▶ Показанный фрагмент
In [1]:
import re
from datetime import datetime

import numpy as np
import pandas as pd
import seaborn as sns
from sklearn.feature_extraction.text import CountVectorizer
from sklearn.compose import ColumnTransformer
from sklearn.pipeline import Pipeline
from sklearn.linear_model import LogisticRegression
from sklearn.model_selection import train_test_split
from sklearn.metrics import accuracy_score
import nltk
from nltk import wordpunct_tokenize, WordNetLemmatizer, SnowballStemmer, RegexpTokenizer, word_tokenize
from nltk.corpus import stopwords
import gensim.downloader as api
from sklearn.base import BaseEstimator, TransformerMixin
import string

In [2]:
df = pd.read_csv("Desktop\stock_data.csv")
df.head()

Unnamed: 0,Text,Sentiment
0,Kickers on my watchlist XIDE TIT SOQ PNK CPW B...,1
1,user: AAP MOVIE. 55% return for the FEA/GEED i...,1
2,user I'd be afraid to short AMZN - they are lo...,1
3,MNTA Over 12.00,1
4,OI Over 21.37,1


In [3]:
train_df, test_df = train_test_split(df, test_size=0.2, random_state=42)

▶ Задания
1 - Какое значение передаётся параметру test_size в показанном фрагменте?
2 - Выведите без изменений строки записей от самой первой до строки с «family: Pontederiaceae» включительно.

▶ Сохранённые данные
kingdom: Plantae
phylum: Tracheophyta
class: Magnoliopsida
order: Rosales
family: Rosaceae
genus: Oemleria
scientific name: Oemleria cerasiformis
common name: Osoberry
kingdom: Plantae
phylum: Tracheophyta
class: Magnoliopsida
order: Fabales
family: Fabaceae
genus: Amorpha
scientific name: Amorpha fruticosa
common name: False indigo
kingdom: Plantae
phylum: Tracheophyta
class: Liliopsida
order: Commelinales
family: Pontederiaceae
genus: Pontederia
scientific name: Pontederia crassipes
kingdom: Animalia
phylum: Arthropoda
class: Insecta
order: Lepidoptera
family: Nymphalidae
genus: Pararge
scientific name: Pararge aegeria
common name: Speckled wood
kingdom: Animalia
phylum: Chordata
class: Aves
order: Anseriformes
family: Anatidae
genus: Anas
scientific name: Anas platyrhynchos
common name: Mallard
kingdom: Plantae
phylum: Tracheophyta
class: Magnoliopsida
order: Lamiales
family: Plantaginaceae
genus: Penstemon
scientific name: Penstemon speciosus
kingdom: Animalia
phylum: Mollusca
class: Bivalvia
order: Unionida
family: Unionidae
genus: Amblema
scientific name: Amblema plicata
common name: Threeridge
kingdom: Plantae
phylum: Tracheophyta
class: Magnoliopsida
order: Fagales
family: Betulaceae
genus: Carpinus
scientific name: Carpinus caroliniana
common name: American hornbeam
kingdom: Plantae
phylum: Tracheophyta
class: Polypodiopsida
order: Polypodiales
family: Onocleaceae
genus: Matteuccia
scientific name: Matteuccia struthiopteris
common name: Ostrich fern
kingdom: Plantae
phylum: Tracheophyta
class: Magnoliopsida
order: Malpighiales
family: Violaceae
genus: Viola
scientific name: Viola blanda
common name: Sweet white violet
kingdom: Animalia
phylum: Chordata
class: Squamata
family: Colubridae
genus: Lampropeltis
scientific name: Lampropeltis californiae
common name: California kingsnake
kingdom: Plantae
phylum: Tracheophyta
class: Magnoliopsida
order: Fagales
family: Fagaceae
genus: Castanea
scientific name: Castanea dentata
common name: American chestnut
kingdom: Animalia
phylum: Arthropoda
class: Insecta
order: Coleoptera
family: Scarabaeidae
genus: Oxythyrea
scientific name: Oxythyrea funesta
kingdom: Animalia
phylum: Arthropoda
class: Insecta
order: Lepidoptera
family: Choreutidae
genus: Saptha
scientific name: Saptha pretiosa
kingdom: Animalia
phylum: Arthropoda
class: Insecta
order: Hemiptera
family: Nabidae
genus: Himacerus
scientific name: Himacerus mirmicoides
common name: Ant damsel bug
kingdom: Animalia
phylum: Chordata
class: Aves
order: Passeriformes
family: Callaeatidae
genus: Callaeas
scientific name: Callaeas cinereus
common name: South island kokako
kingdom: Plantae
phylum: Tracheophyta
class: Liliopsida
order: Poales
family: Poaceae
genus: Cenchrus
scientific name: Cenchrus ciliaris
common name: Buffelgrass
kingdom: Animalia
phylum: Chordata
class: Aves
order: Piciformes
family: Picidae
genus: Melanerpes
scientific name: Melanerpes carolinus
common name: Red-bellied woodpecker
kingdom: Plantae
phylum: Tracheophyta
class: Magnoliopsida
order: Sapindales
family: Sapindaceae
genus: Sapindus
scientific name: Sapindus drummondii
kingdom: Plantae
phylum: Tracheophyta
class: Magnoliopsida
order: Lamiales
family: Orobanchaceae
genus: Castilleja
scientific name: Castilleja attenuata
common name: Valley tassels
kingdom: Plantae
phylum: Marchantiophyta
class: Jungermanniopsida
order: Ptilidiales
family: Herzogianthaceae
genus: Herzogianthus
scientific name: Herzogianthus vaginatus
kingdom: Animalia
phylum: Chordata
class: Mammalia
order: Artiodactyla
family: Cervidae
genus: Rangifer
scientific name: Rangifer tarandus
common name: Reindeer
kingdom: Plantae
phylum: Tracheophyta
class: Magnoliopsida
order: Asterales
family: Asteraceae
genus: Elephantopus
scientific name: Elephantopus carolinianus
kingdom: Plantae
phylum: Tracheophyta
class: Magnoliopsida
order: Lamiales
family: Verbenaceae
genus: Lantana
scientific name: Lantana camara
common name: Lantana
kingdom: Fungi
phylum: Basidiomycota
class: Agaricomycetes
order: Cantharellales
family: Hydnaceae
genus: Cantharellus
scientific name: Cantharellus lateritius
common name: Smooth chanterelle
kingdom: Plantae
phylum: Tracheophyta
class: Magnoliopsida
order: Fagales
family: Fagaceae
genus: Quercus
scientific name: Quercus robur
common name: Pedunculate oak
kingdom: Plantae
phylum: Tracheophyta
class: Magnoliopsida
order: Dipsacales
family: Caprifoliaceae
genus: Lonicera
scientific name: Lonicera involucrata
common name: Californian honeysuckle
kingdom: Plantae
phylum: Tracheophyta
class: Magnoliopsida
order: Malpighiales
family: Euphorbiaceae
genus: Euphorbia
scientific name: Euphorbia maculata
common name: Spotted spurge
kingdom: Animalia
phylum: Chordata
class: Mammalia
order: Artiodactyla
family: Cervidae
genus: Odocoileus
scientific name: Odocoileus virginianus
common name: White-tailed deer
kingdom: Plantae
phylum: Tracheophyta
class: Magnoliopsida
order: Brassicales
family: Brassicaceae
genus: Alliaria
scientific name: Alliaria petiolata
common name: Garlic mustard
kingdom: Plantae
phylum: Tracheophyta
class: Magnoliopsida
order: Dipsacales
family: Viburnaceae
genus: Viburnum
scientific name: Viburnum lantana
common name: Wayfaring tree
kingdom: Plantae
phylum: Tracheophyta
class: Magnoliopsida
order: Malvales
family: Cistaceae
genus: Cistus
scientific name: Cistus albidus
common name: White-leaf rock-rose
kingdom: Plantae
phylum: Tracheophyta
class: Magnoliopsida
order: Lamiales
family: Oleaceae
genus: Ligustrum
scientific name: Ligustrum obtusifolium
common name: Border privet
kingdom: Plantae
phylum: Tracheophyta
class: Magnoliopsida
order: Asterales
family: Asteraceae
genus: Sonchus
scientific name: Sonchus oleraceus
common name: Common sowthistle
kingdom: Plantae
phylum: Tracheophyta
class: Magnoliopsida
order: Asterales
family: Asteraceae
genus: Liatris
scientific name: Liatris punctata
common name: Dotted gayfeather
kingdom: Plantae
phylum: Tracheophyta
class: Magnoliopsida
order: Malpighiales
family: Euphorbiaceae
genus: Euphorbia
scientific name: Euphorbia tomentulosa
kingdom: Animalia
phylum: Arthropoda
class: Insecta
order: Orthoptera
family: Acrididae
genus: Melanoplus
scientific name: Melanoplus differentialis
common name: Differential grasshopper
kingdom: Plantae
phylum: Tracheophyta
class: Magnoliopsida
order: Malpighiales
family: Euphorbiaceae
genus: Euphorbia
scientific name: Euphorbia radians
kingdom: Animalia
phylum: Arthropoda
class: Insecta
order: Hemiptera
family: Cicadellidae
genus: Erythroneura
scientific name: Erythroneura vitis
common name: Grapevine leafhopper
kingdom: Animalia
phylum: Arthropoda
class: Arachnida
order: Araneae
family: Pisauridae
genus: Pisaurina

▶ Ответы по заданиям
1 - 0.2

2 -
kingdom: Plantae
phylum: Tracheophyta
class: Magnoliopsida
order: Rosales
family: Rosaceae
genus: Oemleria
scientific name: Oemleria cerasiformis
common name: Osoberry
kingdom: Plantae
phylum: Tracheophyta
class: Magnoliopsida
order: Fabales
family: Fabaceae
genus: Amorpha
scientific name: Amorpha fruticosa
common name: False indigo
kingdom: Plantae
phylum: Tracheophyta
class: Liliopsida
order: Commelinales
family: Pontederiaceae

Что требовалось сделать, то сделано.